Data section Start Marker
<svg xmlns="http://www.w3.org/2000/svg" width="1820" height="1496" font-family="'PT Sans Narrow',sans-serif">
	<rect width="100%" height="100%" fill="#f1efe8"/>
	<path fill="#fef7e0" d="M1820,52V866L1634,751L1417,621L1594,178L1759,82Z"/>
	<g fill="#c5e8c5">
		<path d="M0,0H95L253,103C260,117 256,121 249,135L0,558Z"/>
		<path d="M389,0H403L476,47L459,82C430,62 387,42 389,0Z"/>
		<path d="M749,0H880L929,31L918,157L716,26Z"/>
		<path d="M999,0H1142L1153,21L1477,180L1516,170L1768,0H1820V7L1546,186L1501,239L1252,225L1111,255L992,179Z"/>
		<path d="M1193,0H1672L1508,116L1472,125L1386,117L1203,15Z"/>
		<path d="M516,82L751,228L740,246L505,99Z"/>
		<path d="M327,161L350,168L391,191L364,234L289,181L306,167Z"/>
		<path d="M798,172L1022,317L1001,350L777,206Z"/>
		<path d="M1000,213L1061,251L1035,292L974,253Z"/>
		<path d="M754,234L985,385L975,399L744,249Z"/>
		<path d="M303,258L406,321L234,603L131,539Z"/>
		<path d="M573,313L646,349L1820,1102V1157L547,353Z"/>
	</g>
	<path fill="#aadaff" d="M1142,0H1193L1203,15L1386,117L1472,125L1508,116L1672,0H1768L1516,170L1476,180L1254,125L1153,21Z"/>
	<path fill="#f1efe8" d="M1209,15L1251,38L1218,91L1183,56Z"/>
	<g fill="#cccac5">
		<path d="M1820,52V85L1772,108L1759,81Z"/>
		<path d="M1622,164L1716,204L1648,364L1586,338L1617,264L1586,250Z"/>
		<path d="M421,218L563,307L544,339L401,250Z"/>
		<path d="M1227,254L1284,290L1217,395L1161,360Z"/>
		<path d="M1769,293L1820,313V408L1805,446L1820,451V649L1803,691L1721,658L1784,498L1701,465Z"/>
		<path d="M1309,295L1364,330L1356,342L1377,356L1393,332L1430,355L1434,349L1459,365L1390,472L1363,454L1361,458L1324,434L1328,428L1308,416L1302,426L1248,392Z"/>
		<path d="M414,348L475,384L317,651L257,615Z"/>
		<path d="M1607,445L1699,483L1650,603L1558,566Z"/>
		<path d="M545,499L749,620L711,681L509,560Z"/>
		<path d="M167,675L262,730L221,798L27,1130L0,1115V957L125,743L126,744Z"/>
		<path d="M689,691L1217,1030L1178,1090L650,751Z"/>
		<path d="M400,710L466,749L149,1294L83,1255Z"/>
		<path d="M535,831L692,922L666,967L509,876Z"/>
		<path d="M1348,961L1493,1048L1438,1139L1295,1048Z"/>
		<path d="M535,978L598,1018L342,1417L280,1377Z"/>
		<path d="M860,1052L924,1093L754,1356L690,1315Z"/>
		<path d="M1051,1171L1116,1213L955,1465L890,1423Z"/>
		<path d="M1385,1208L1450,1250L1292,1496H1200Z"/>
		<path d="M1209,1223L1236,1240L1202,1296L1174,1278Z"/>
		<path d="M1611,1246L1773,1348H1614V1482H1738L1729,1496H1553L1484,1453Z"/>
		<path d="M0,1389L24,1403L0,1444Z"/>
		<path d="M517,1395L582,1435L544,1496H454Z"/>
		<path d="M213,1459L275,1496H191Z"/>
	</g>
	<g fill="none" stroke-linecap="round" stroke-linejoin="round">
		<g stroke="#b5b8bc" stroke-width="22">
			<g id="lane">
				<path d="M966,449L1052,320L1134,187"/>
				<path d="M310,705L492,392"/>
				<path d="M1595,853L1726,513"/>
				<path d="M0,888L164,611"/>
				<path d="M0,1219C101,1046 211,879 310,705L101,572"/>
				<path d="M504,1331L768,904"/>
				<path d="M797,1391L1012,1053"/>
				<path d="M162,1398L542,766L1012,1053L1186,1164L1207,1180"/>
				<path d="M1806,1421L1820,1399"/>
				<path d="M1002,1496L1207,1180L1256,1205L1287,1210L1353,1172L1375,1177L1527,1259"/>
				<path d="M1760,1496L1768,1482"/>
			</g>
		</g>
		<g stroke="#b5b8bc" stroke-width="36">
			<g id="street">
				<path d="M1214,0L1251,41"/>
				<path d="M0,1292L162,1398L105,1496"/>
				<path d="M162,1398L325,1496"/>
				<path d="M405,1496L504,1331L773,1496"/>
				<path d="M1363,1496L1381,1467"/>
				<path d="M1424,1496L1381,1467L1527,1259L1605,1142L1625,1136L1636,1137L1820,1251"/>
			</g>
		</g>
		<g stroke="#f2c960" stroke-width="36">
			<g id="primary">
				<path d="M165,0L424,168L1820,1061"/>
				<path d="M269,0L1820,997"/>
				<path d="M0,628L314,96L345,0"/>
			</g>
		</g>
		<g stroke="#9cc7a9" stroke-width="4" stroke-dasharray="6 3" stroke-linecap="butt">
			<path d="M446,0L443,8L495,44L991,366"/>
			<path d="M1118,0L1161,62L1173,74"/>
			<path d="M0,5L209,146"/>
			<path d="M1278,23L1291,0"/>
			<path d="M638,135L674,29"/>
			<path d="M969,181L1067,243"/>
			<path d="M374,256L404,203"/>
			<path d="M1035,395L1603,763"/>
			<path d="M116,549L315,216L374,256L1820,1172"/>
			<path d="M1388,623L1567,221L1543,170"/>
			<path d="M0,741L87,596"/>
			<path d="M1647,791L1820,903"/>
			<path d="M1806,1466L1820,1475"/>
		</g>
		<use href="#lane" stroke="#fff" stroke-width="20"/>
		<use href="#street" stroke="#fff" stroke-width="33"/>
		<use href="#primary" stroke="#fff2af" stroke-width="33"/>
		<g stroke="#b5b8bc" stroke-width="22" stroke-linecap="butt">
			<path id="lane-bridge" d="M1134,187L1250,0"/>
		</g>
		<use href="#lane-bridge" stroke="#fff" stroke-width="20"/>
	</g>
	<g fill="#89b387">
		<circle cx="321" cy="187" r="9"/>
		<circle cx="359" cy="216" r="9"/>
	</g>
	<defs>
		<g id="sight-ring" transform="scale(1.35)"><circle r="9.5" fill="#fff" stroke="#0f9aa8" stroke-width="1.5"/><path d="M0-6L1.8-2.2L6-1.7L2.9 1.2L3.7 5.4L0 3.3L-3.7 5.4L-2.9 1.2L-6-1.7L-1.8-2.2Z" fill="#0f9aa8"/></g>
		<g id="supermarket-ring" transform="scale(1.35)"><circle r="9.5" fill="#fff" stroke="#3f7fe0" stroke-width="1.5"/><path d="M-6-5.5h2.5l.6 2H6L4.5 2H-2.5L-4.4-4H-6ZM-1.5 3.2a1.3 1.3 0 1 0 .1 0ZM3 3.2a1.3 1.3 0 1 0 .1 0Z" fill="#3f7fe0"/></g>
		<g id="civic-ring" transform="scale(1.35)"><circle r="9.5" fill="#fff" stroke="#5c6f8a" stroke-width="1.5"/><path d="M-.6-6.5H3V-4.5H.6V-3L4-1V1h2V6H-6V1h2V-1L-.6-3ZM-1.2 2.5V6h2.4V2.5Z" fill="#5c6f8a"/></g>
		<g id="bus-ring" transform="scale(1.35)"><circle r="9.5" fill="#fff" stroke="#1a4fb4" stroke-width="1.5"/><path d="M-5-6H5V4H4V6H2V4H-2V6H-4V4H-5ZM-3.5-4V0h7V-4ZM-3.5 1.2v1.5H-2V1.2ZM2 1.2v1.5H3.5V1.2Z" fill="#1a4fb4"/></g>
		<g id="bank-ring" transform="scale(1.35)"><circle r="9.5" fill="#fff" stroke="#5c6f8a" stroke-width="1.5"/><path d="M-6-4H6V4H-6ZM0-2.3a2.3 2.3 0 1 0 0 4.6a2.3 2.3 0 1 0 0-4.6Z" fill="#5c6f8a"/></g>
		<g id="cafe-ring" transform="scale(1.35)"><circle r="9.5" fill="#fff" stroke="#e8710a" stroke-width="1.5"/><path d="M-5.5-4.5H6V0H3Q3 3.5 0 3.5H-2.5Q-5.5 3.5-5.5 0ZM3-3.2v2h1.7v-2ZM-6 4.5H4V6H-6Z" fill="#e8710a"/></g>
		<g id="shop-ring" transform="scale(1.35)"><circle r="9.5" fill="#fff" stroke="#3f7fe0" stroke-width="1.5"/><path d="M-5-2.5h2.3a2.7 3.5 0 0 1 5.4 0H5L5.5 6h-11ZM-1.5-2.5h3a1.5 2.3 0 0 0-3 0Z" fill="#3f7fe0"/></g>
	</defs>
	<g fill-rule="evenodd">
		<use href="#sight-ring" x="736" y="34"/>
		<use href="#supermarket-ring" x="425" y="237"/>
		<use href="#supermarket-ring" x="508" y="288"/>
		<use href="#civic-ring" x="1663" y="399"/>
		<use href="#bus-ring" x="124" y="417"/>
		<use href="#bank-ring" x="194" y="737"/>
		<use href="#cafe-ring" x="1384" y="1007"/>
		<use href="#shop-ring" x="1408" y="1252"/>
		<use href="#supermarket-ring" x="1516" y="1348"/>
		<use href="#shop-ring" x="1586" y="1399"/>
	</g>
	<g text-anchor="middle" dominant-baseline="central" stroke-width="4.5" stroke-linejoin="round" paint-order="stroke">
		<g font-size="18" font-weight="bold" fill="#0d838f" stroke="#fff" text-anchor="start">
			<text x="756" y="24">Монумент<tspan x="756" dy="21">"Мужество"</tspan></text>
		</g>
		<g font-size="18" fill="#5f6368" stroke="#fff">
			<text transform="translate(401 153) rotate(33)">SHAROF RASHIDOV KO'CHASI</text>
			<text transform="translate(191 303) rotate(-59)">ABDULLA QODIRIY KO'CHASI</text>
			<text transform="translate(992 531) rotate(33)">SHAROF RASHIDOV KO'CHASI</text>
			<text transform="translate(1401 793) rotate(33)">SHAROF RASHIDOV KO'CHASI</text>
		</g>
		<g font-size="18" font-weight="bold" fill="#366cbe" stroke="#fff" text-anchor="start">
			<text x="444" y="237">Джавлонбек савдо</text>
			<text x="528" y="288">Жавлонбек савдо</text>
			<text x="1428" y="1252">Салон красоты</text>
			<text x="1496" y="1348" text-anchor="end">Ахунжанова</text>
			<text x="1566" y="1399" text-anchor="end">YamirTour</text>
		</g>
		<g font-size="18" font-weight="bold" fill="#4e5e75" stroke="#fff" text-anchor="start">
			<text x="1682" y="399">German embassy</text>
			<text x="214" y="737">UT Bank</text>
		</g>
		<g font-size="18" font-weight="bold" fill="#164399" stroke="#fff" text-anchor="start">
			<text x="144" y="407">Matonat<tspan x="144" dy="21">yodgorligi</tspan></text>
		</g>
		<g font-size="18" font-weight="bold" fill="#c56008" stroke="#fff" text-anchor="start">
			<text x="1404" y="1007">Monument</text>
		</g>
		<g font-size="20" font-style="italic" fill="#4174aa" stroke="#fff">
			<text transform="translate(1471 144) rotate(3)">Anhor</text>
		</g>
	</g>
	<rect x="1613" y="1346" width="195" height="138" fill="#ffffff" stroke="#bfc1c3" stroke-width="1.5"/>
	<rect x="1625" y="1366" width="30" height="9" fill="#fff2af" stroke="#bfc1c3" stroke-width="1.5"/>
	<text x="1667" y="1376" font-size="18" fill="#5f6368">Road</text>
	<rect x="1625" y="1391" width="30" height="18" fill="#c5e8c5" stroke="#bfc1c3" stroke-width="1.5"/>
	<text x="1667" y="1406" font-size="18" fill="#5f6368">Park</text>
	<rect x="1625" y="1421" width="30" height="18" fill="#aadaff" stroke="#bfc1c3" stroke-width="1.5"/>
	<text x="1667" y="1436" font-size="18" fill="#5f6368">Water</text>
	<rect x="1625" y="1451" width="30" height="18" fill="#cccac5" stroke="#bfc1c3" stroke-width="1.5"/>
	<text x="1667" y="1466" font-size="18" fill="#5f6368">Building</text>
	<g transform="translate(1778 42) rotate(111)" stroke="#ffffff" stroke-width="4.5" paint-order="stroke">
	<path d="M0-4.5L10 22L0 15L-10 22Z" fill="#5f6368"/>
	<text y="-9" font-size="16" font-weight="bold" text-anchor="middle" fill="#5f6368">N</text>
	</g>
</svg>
Data section End Marker
- **Exercise instructions**: Look through the data above and return each line where the string "tspan" occurs.

- **Response**:
			<text x="756" y="24">Монумент<tspan x="756" dy="21">"Мужество"</tspan></text>
			<text x="144" y="407">Matonat<tspan x="144" dy="21">yodgorligi</tspan></text>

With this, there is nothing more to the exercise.